Extrait proposé:

En Somalie, le nombre de personnes en situation d’insécurité alimentaire aiguë (IPC 3+) devrait passer de 3,5 millions à 4,6 millions d’ici mai, à moins que des interventions urgentes ne soient menées. Au Kenya voisin, le gouvernement a déclaré la sécheresse comme une urgence nationale en septembre 202. Dans le sud-est et le nord de ce pays, 2,8 millions de personnes supplémentaires ont besoin d’aide.
De plus en plus de familles ont dû mal à acheter de la nourriture. À l’heure actuelle, près de 5,5 millions d’enfants d’Érythrée, d’Éthiopie, du Kenya et de Somalie sont menacés par la malnutrition aiguë et environ 1,4 million par la malnutrition aiguë sévère.

Données:
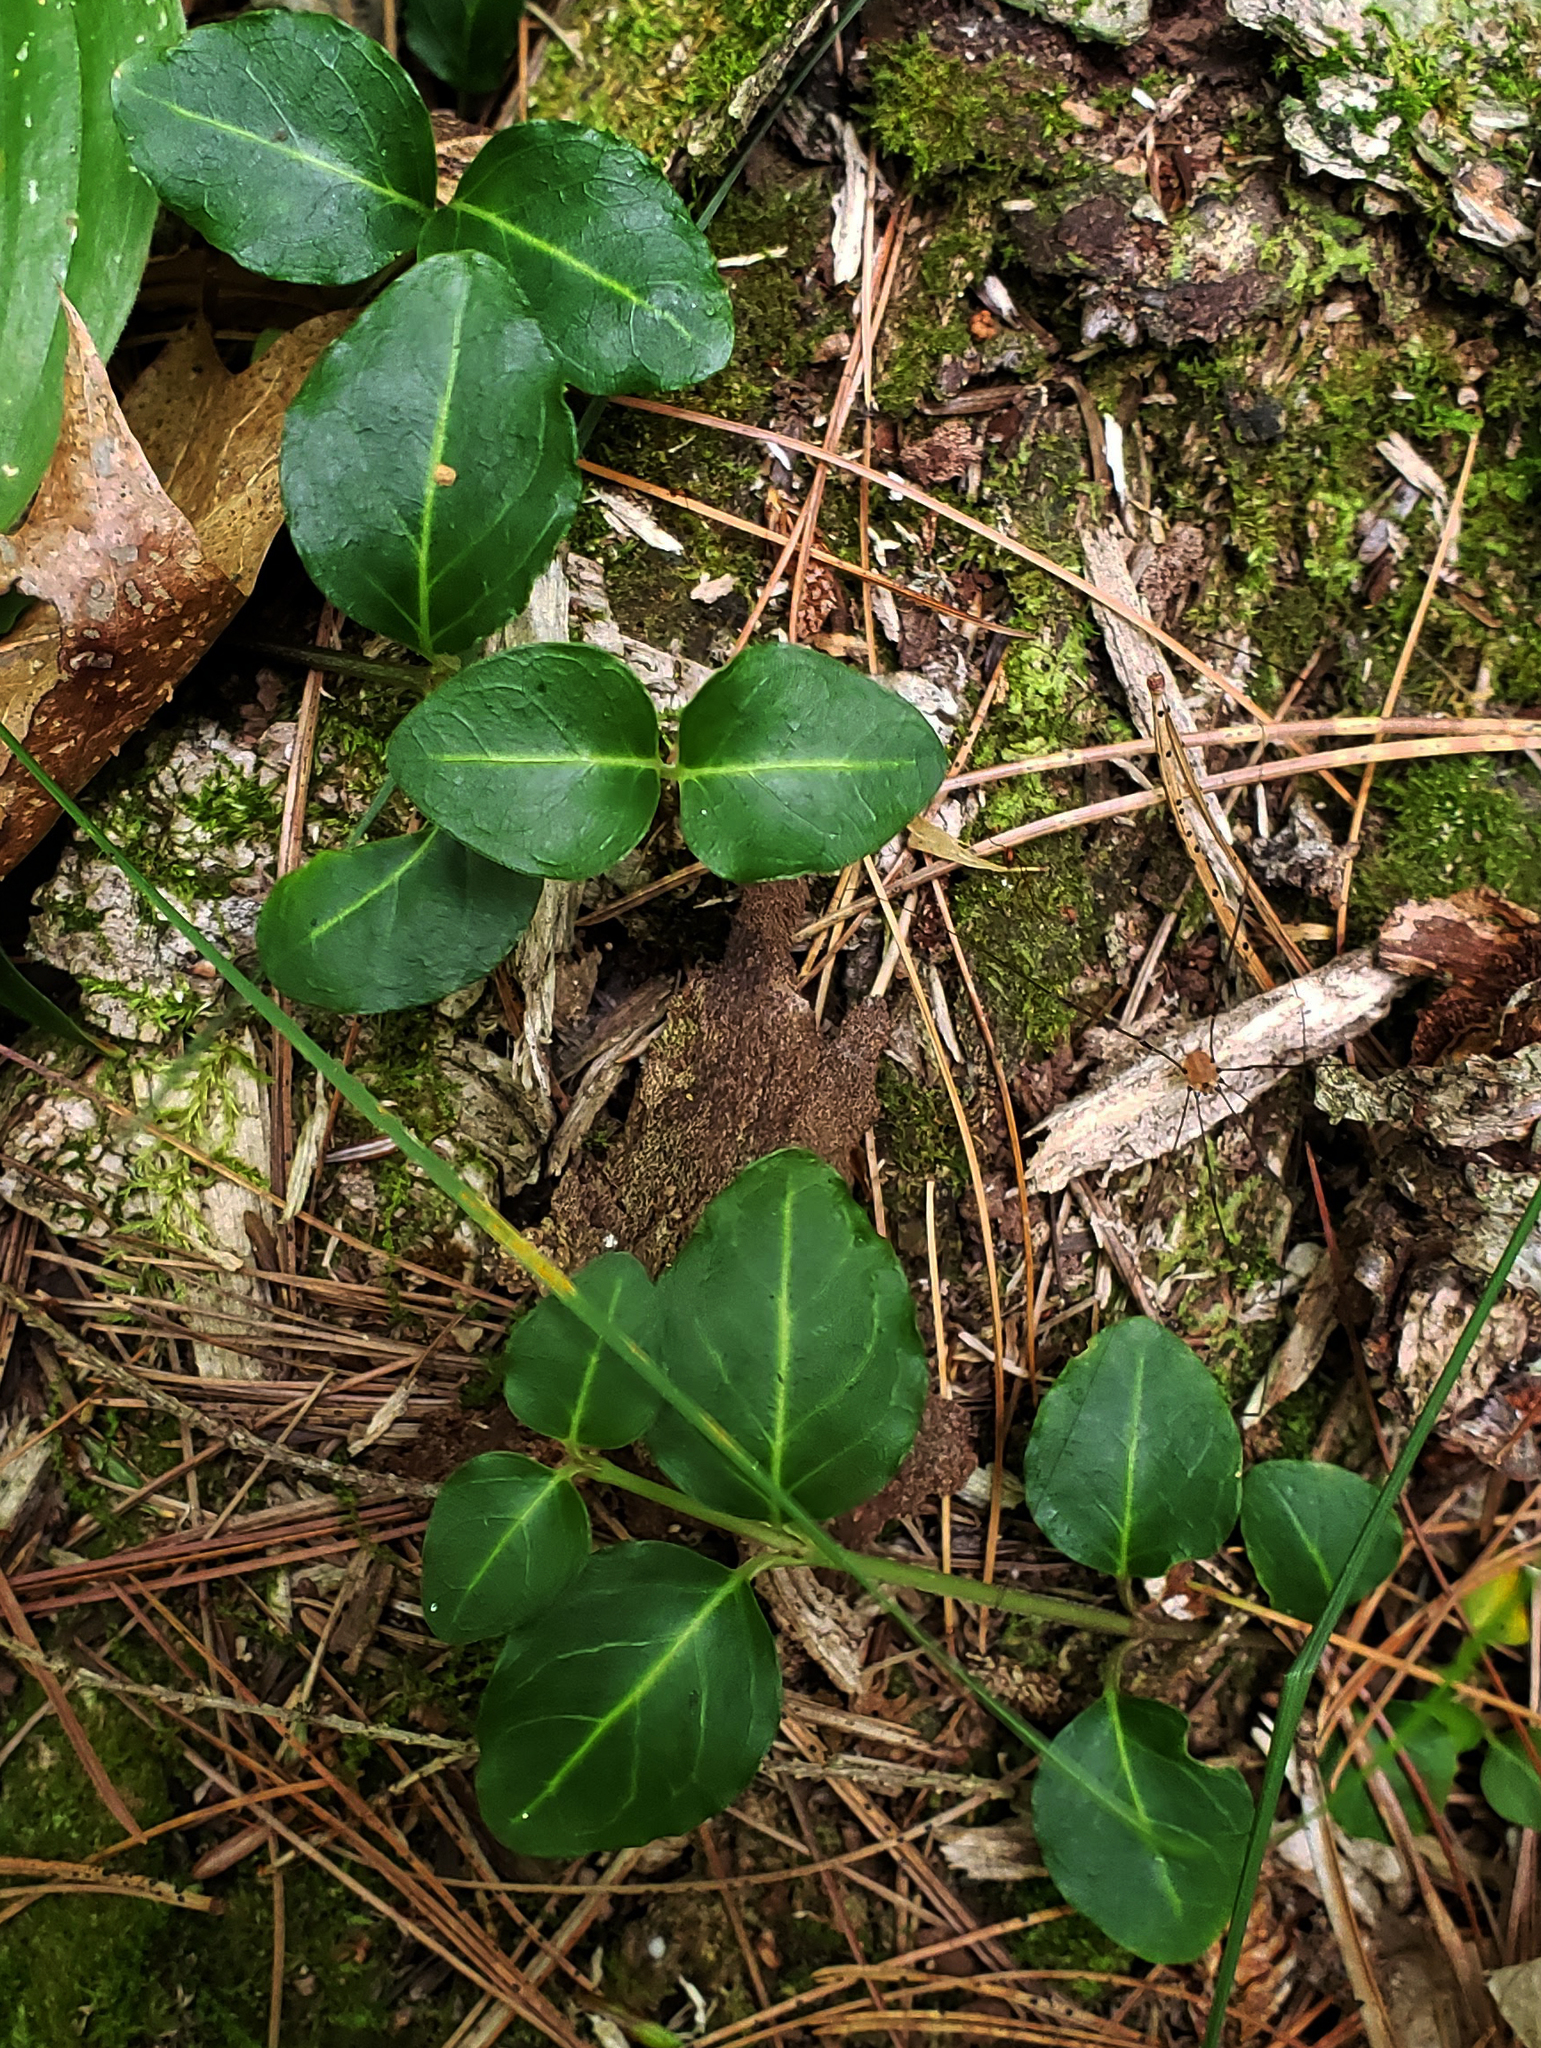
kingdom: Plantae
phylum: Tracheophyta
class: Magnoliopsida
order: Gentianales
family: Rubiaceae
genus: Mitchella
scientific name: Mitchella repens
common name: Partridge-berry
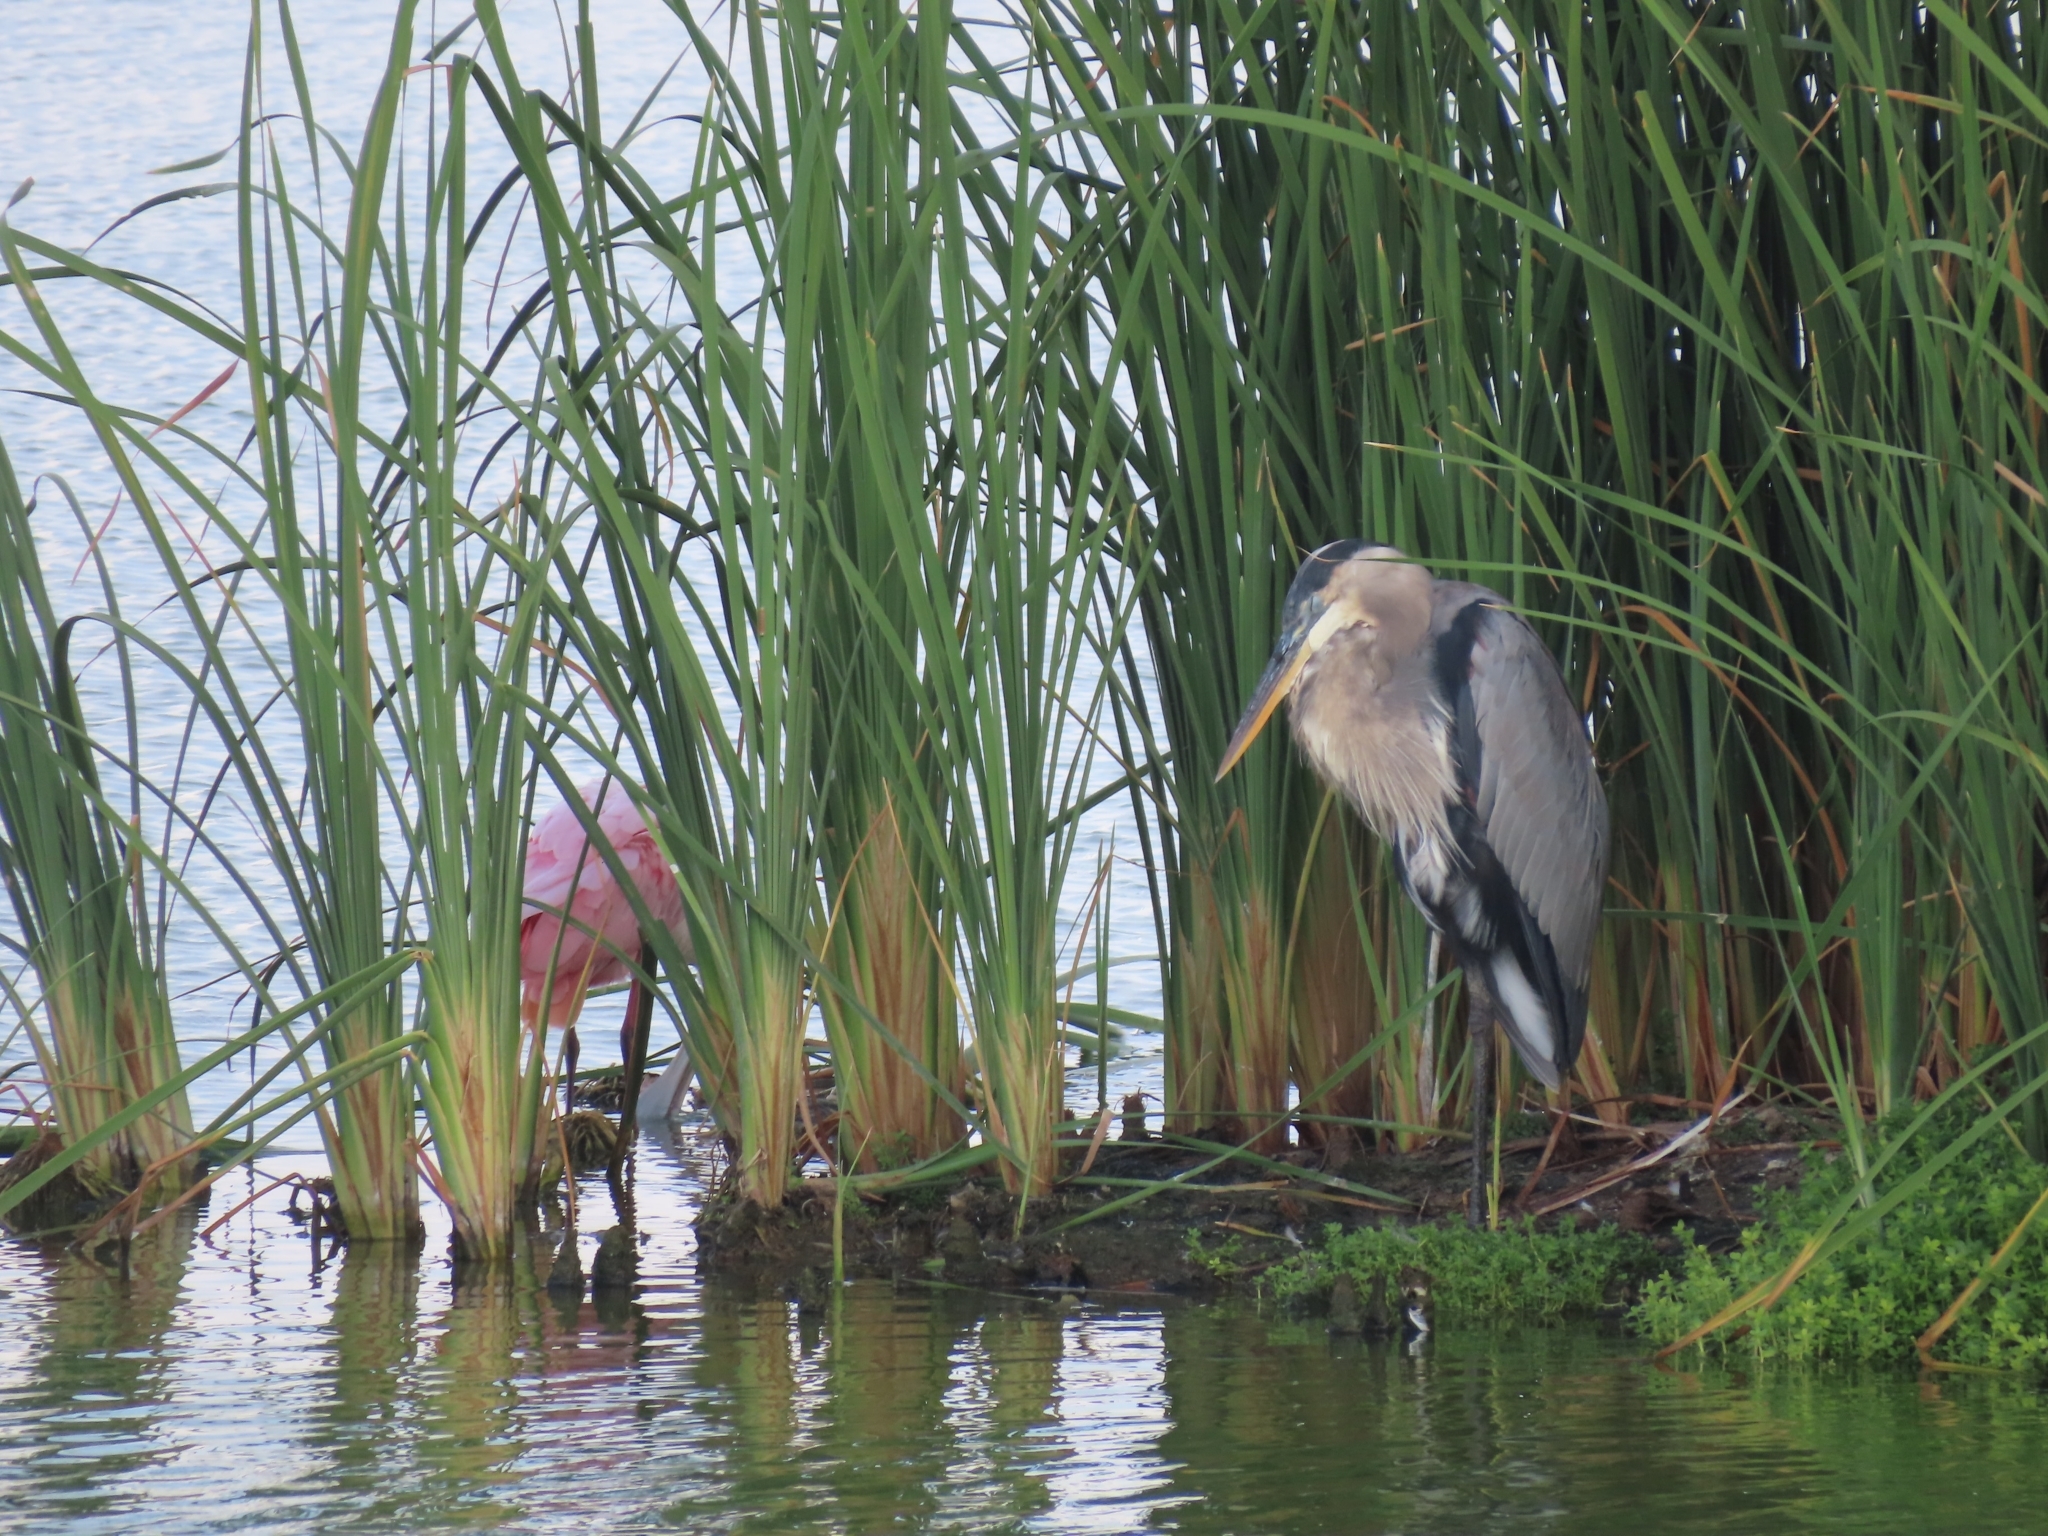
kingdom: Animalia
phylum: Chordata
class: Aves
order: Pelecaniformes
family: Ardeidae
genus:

Problèmes à résoudre:
[a] Relevez tous les pays nommés dans l'extrait sur l'insécurité alimentaire.
[b] Poursuivez l'extrait sur l'insécurité alimentaire après sa dernière phrase.

Réponses par tâche:
[a] Somalie, Kenya, Érythrée, Éthiopie

[b]
L’UNICEF craint même une hausse de 50%, si les pluies ne viennent pas dans les trois prochains mois. « Rien qu’en Somalie, on estime que 1,3 million d’enfants de moins de 5 ans sont menacés par la malnutrition, dont environ 295.000 cas graves », a insisté M. Fall, redoutant une aggravation de la situation.
Eviter le scénario somalien de 2011 quand 250.000 personnes sont mortes de faim
D’autant que de nouvelles prévisions de précipitations inférieures à la moyenne menacent d’aggraver les conditions désastreuses dans les mois à venir. Et pour tous les organismes onusiens, l’urgence est d’éviter la répétition d’une crise comme celle de la Somalie en 2011, où 250.000 personnes sont mortes de faim pendant une sécheresse prolongée. « La situation exige une action humanitaire immédiate et un soutien constant pour renforcer la résilience des communautés pour l’avenir », a ajouté M. Dunford.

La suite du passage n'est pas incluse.